Leave out the pictures, and copy exactly the lines from the line with "pyautogui.click(592, 109)" through the last line of the data below.

Content starts

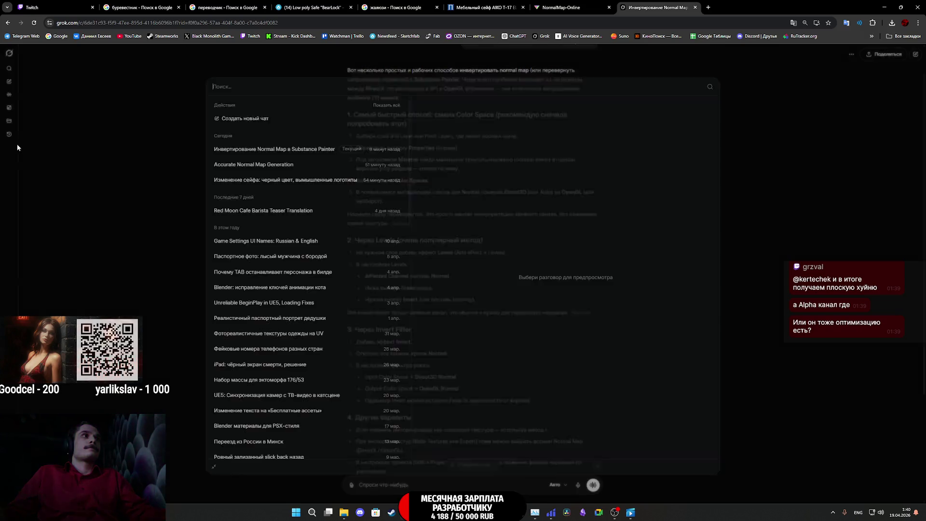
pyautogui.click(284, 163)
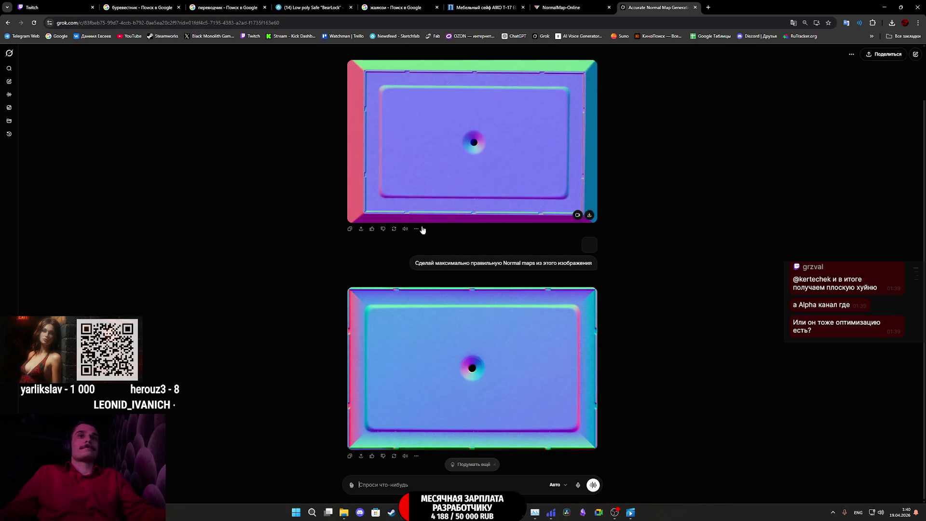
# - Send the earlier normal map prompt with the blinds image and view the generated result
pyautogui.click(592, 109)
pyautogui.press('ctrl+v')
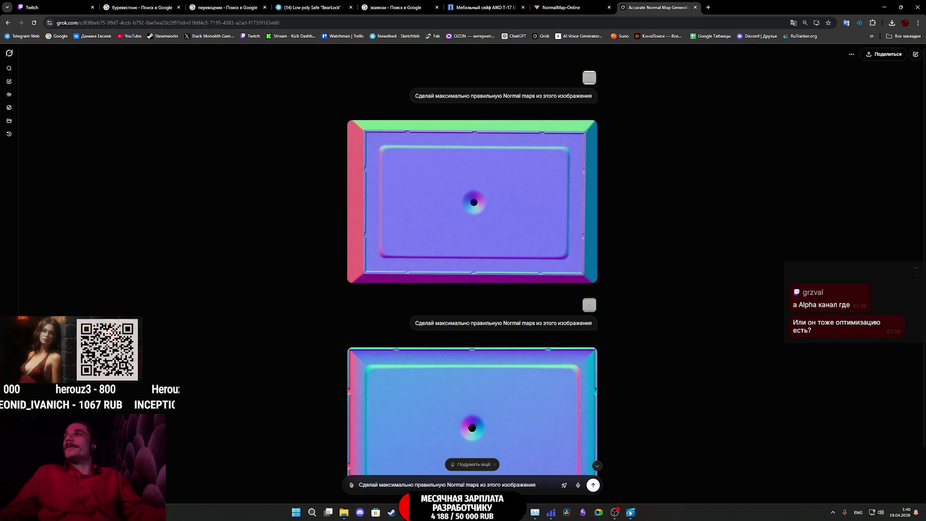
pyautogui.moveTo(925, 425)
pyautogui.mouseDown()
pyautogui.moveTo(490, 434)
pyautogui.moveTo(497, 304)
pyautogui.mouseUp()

Content ends

» **SOLUTION TO THE EXERCISE**:
pyautogui.click(592, 109)
pyautogui.press('ctrl+v')
pyautogui.moveTo(925, 425)
pyautogui.mouseDown()
pyautogui.moveTo(490, 434)
pyautogui.moveTo(497, 304)
pyautogui.mouseUp()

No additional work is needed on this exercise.